Given how rigidly Thea’s family adheres to tradition, it’s in everyone’s best interest for Thea to share the rules with Jashan in advance. But she doesn’t. Virtually all of the conflict in Christmas as Usual stems from Thea needlessly withholding information. The simplistic plot mechanism neutralizes a lot of opportunities for humor in what is at times a pretty funny film.
It also undercuts the “culture clash” angle that the movie is going for. Anyone who’s not Norwegian would struggle with Christmas at Thea’s house, accidentally deviating from rules that they don’t even know exist. At some point, it’s fair to call into question how much of Anna-Lise’s disapproval of Jashan is just racism and not him being an outsider.

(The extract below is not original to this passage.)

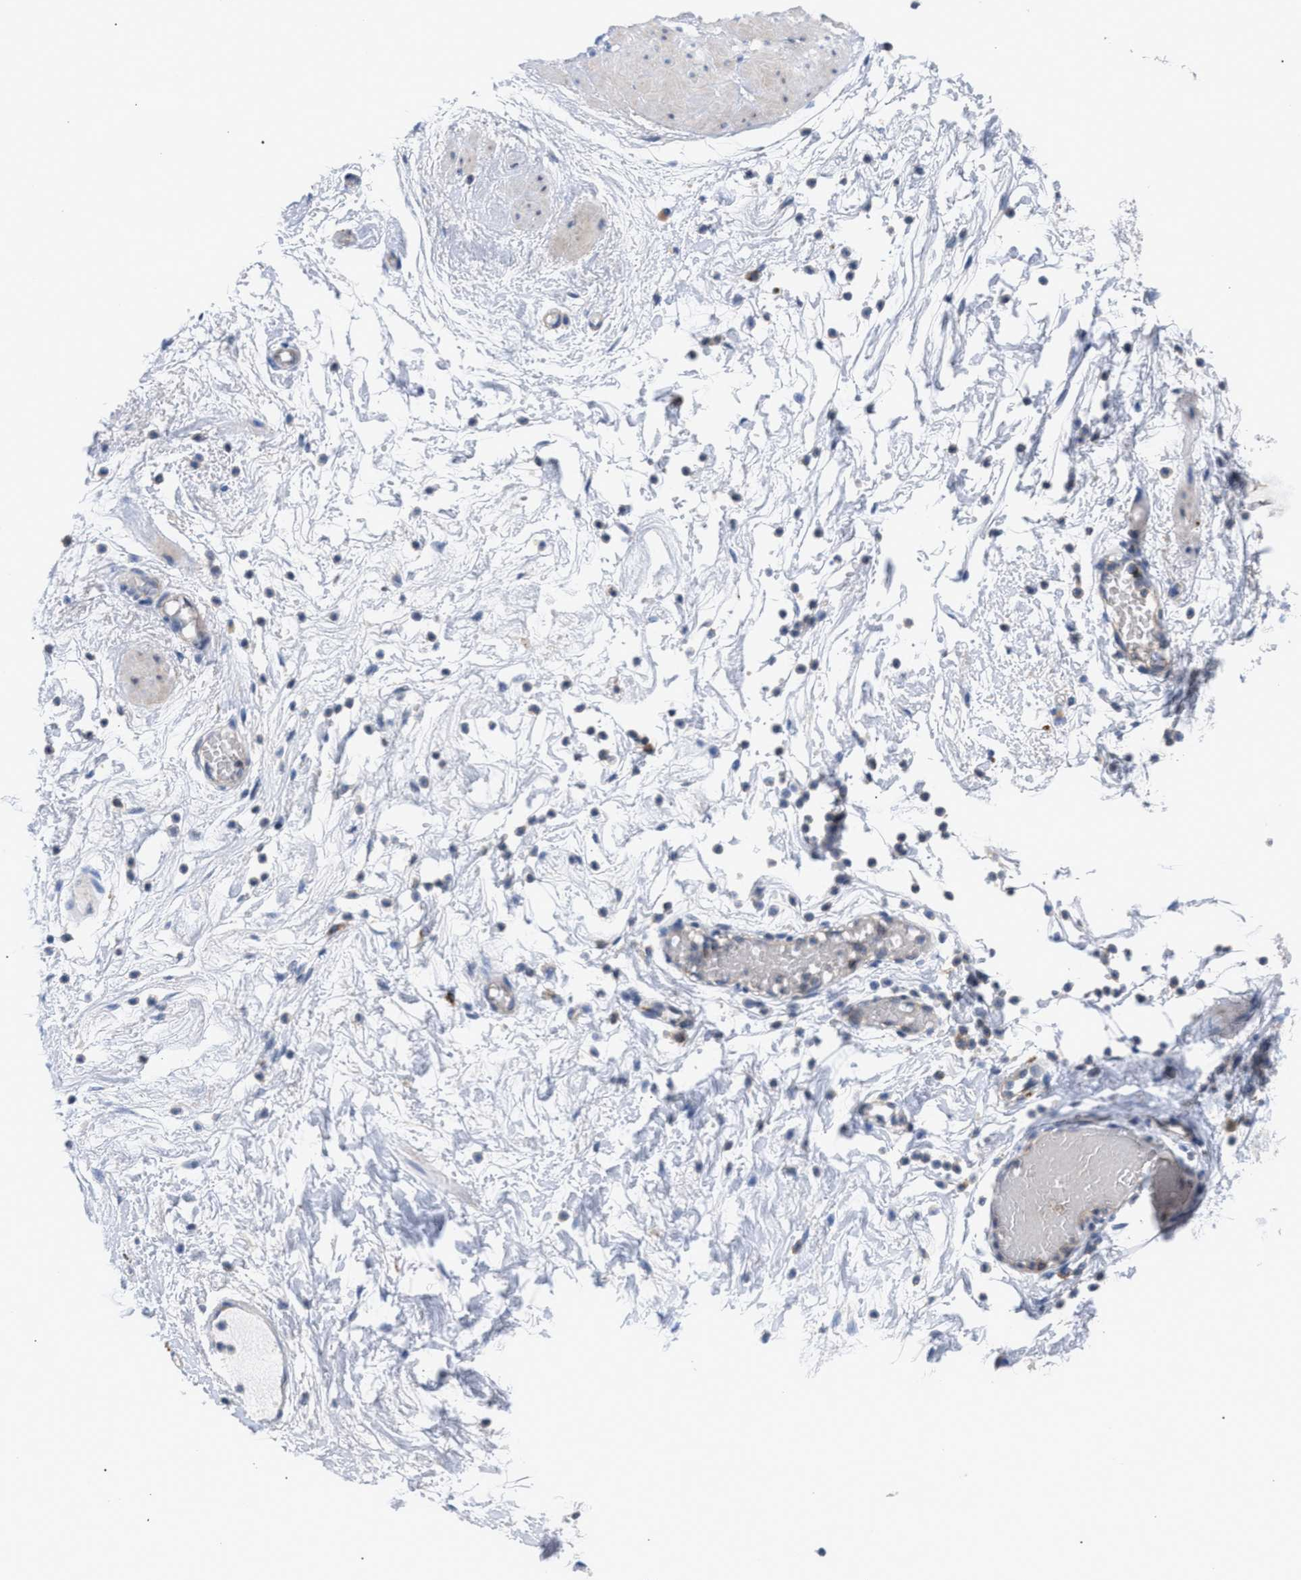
{"staining": {"intensity": "moderate", "quantity": "<25%", "location": "cytoplasmic/membranous"}, "tissue": "adipose tissue", "cell_type": "Adipocytes", "image_type": "normal", "snomed": [{"axis": "morphology", "description": "Normal tissue, NOS"}, {"axis": "topography", "description": "Soft tissue"}, {"axis": "topography", "description": "Vascular tissue"}], "caption": "Approximately <25% of adipocytes in normal adipose tissue display moderate cytoplasmic/membranous protein positivity as visualized by brown immunohistochemical staining.", "gene": "MBTD1", "patient": {"sex": "female", "age": 35}}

To its credit, Christmas as Usual directly addresses some of Norway’s persistent racism. Jashan has a humorous reaction to finding out that there is a (real) spice brand named “Hindu.” It’s also entertaining when Simen and Hildegunn make some well-meaning but clumsy attempts to connect with Jashan about his heritage.
Those who primarily watch Indian films will appreciate Jashan’s use of a well-timed Hindi curse word and a closing scene set to “Punjabi Wedding Song” from Hasee Toh Phasee.
When jokes land, it’s largely thanks to Gill’s terrific performance. He gets the tone of the humor just right and elevates the written material with his perfect delivery. Who knew “Christmas movie boyfriend” was a role that would suit him so well?
It’s hard to get a sense of Ursin-Holm’s abilities since Thea spends most of her time grimacing at the unfortunate consequences of her refusal to communicate.
Christmas as Usual doesn’t veer far from the standard Christmas movie formula — which is fine, since familiarity is part of the genre’s appeal. But Kanan Gill’s surprisingly charming performance makes this one to consider when you’re in a Christmas mood.